Sosyal demokrasi nedir?
Sosyal demokratik bir rejim nelere evet, nelere hayır der?
Bugün yapılan siyasi tartışmaların sosyal demokrasi ile ilintisi nedir?
Sade vatandaş siyasete hangi açıdan nasıl yaklaşmalı?
Bir vatandaş neden sosyal demokrat olmalı?
Düşünelim bakalım…
***
Gerçi ikincisi son zamanlarda kitlelerin gözünden oldukça düştü ama literatürde esas itibariyle iki temel ekonomik model vardır: “kapitalizm” ve “komünizm”.
Bu günlerde bu ikisine biraz yumuşatarak “liberal ekonomi” ve “ devletçi ekonomi” deniyor.
Liberal ekonomi, piyasa koşullarına göre gücü yetenin istediğini yapması, altta kalanın canının çıkması, klasik deyimiyle “bırakınız yapsınlar, bırakınız geçsinler” anlayışıdır. Burada devlet piyasada kimin kazanıp kimin kaybettiğine müdahale etmez.

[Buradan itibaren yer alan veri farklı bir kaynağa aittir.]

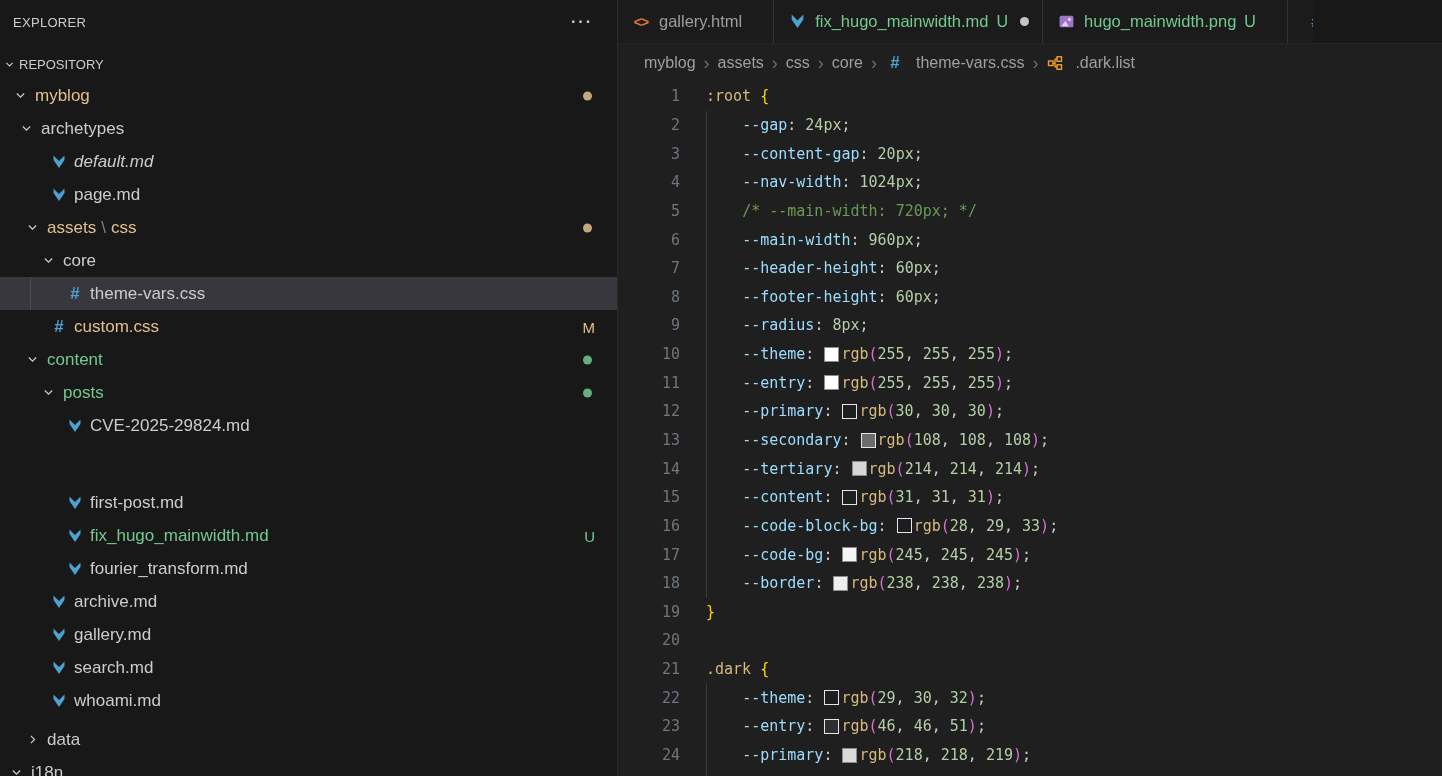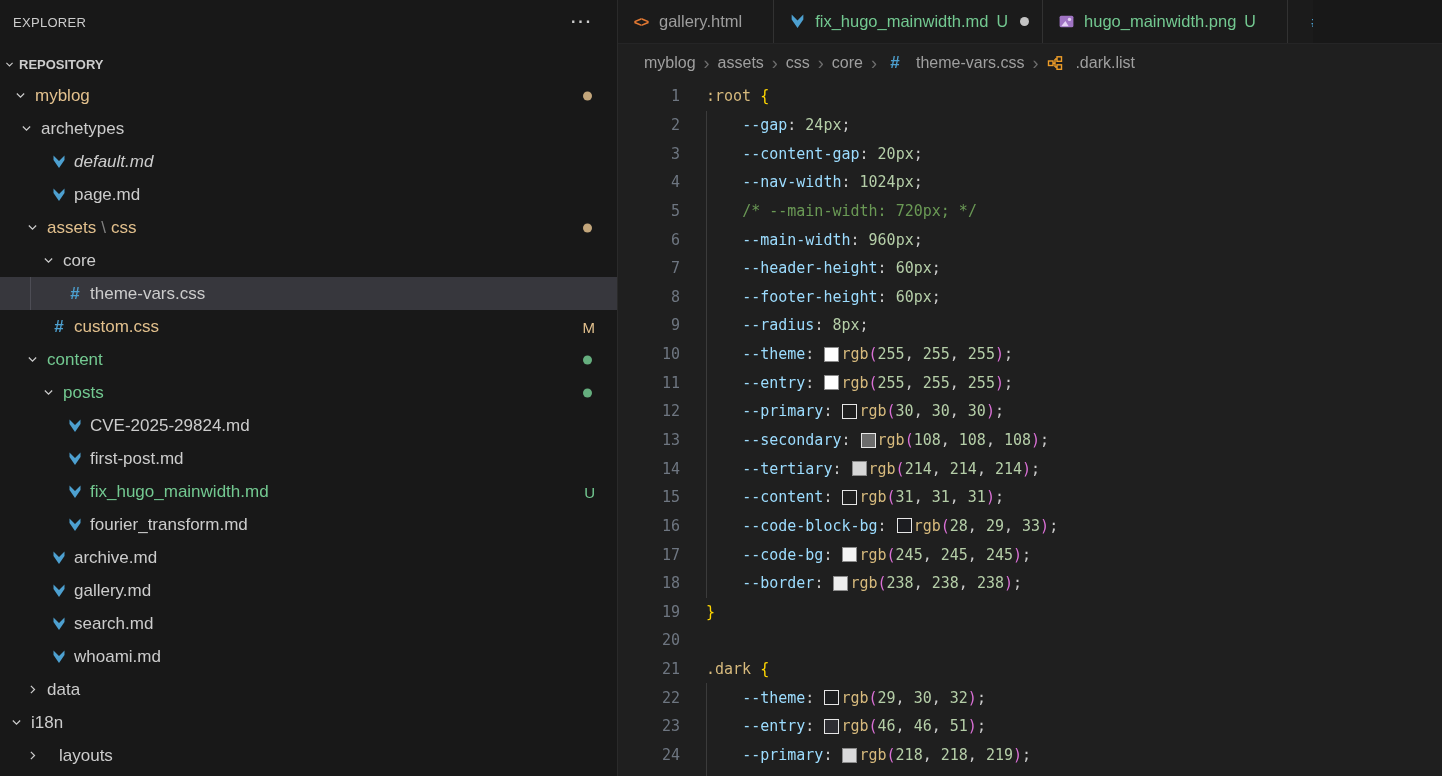--- a/index.html
+++ b/index.html
@@ -15,7 +15,7 @@
   .sb-title{font-size:13px;color:#cccccc;letter-spacing:.3px}
   .sb-more{color:#cccccc;font-size:16px;font-weight:bold;letter-spacing:2px;padding:2px 8px;border-radius:4px}
   .sb-section{height:30px;margin-top:5px;display:flex;align-items:center;padding-left:2px}
-  .sb-section-label{font-size:13px;font-weight:700;color:#cccccc;margin-left:2px}
+  .sb-section-label{font-size:13px;font-weight:400;color:#cccccc;margin-left:2px}
   #file-tree{position:relative}
   .tree-row{height:33px;display:flex;align-items:center;position:relative;font-size:17px;color:#cccccc}
   .tree-row.selected{background:var(--selected_row_bg,#37373d)}

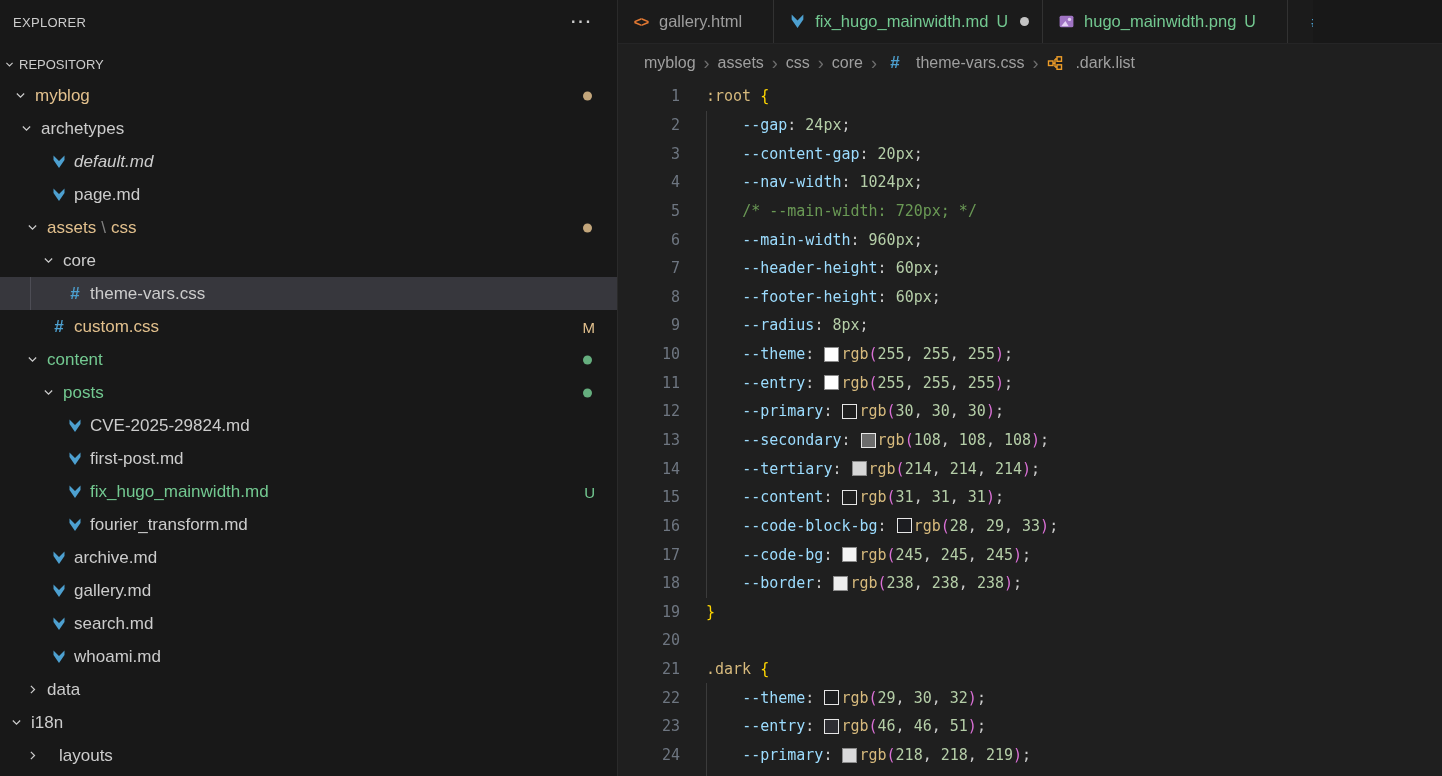--- a/index.html
+++ b/index.html
@@ -175,7 +175,7 @@
           </span>
           <span class="t-label git-default">CVE-2025-29824.md</span>
         </div>
-        <div class="tree-row" style="padding-left: 65px;">
+        <div class="tree-row" style="padding-left: 65px; margin-top: 44px;">
           <span class="ticon">
             <svg width="16" height="16" viewBox="0 0 16 16">
               <path d="M2.5 1.5 8 7l5.5-5.5V6L8 14 2.5 6Z" fill="#4da0d0"></path>

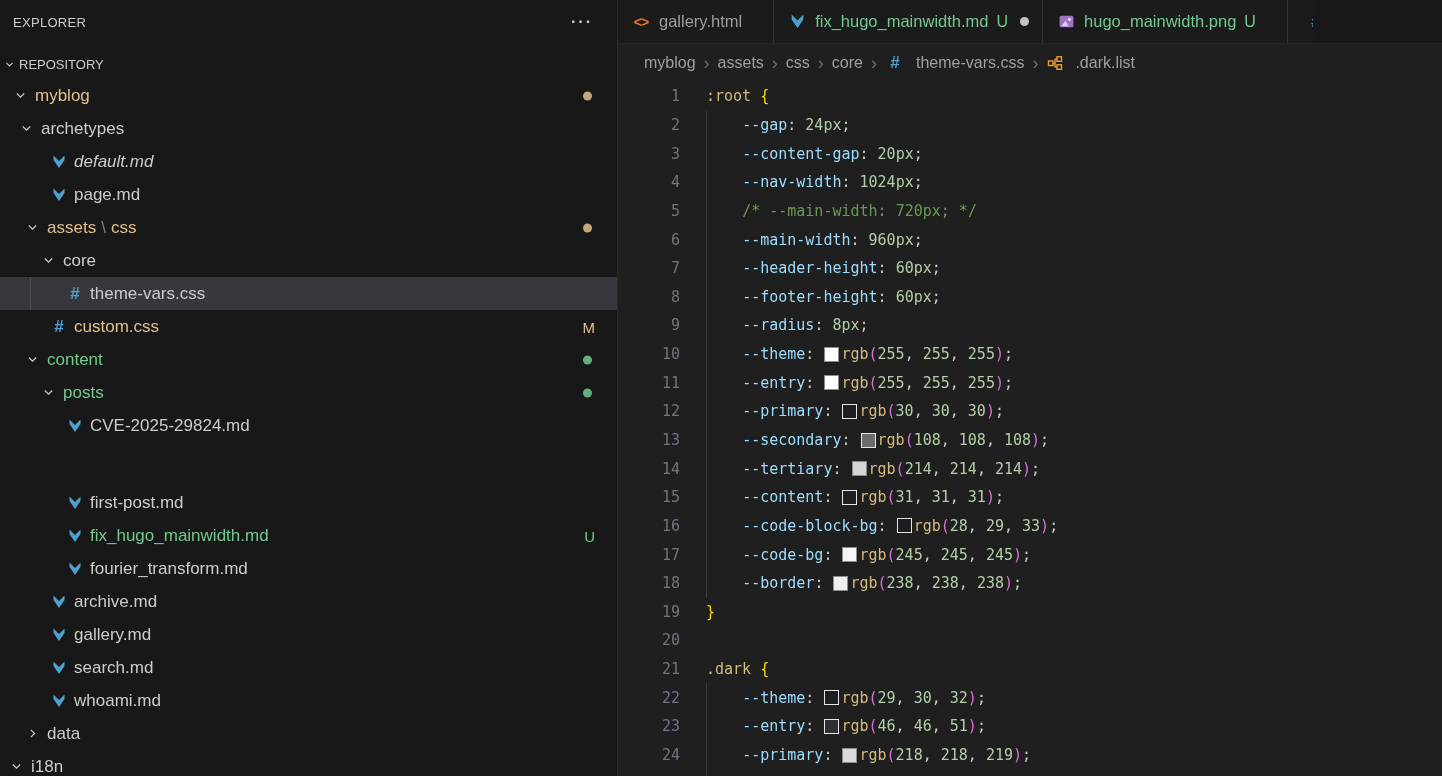--- a/index.html
+++ b/index.html
@@ -232,7 +232,7 @@
           </span>
           <span class="t-label git-default">whoami.md</span>
         </div>
-        <div class="tree-row" style="padding-left: 22px;">
+        <div class="tree-row" style="padding-left: 22px; margin-top: 6px;">
           <span class="ticon">
             <svg width="13" height="13" viewBox="0 0 16 16">
               <path d="M6 3.5 10.5 8 6 12.5" fill="none" stroke="#cccccc" stroke-width="1.5"></path>

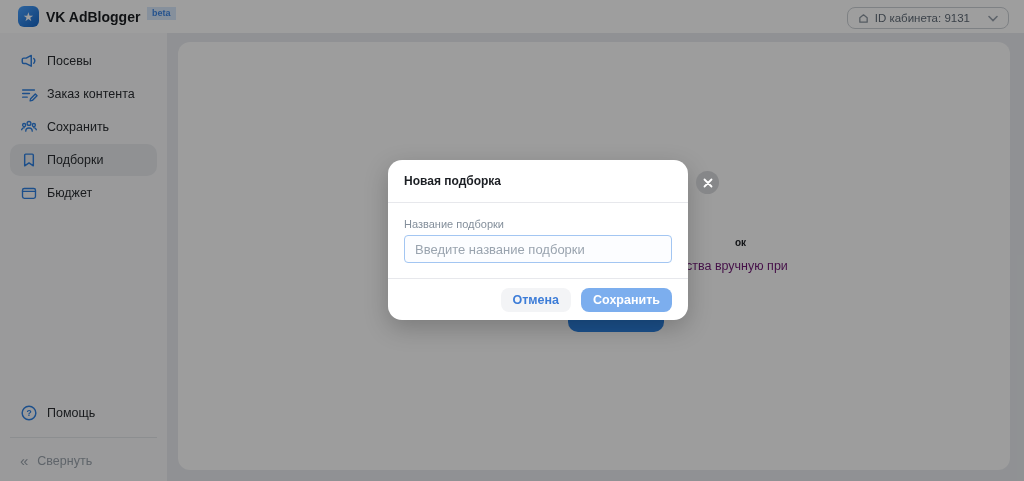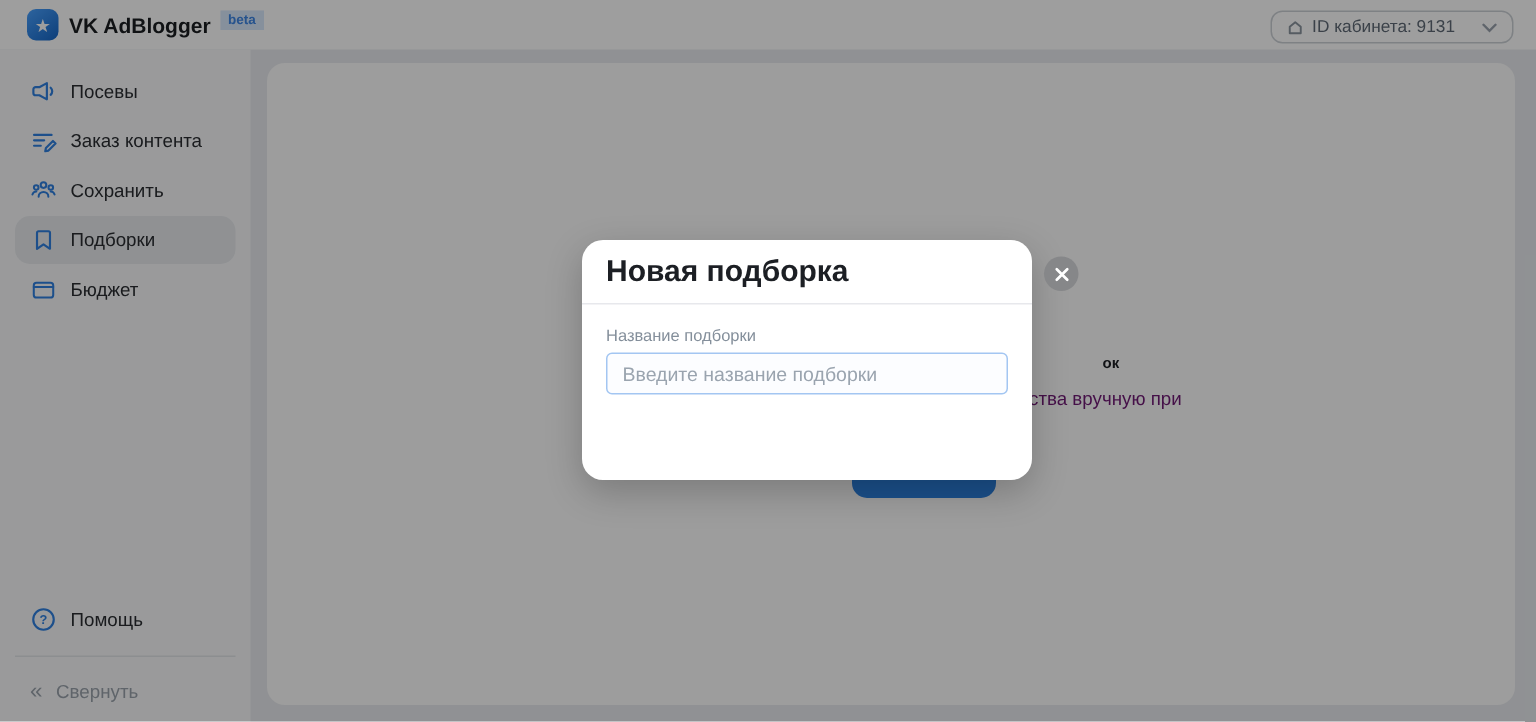--- a/index.html
+++ b/index.html
@@ -47,7 +47,7 @@
   .modal { position:absolute; left:388px; top:160px; width:300px; height:160px; background:#ffffff; border-radius:14px;
            box-shadow:0 8px 24px rgba(0,0,0,0.22); z-index:10; display:flex; flex-direction:column; }
   .modal-header { height:43px; padding:0 16px; display:flex; align-items:center; border-bottom:1px solid #e7e8ec; }
-  .modal-title { font-size:20px; font-weight:700; color:#1c1f24; }
+  .modal-title { font-size:12px; font-weight:700; color:#1c1f24; }
   .modal-body { flex:1; padding:15px 16px 0; }
   .field-label { font-size:11px; color:#848f9b; margin-bottom:5px; }
   .field-input { width:100%; height:28px; border:1.5px solid #a3c6f2; border-radius:4px; background:#fcfdff;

Saf şekline “vahşi kapitalizm” denir.
Buna karşılık, ekonomide kimsenin kişisel olarak ekonomik güçlenmesine, diğerleri aleyhine zenginleşmesine imkan vermeyen, üretim araçlarını kamu elinde tutan model komünist düzendir. Adına “kolektivizm” de denen bu düzende ekonomide hemen her şey devlet eliyle düzenlenir. Ne güzel bizim çok sayıda dolar milyarderimiz oluyor denmez, toplumun genel refahı gözetilir.
Liberal ekonominin tam zıddıdır.
Liberal ekonomi ile devletçi ekonomi bu alanda birbirlerine tamamen ters düzenleri savunurken zaman içinde ortaya bu ikisi arasında yer alan, “ortada”, ama bu iki sistemden hangisine daha yakın olduğu da ülkeden ülkeye farklılıklar gösteren bir çözüm çıkmıştır.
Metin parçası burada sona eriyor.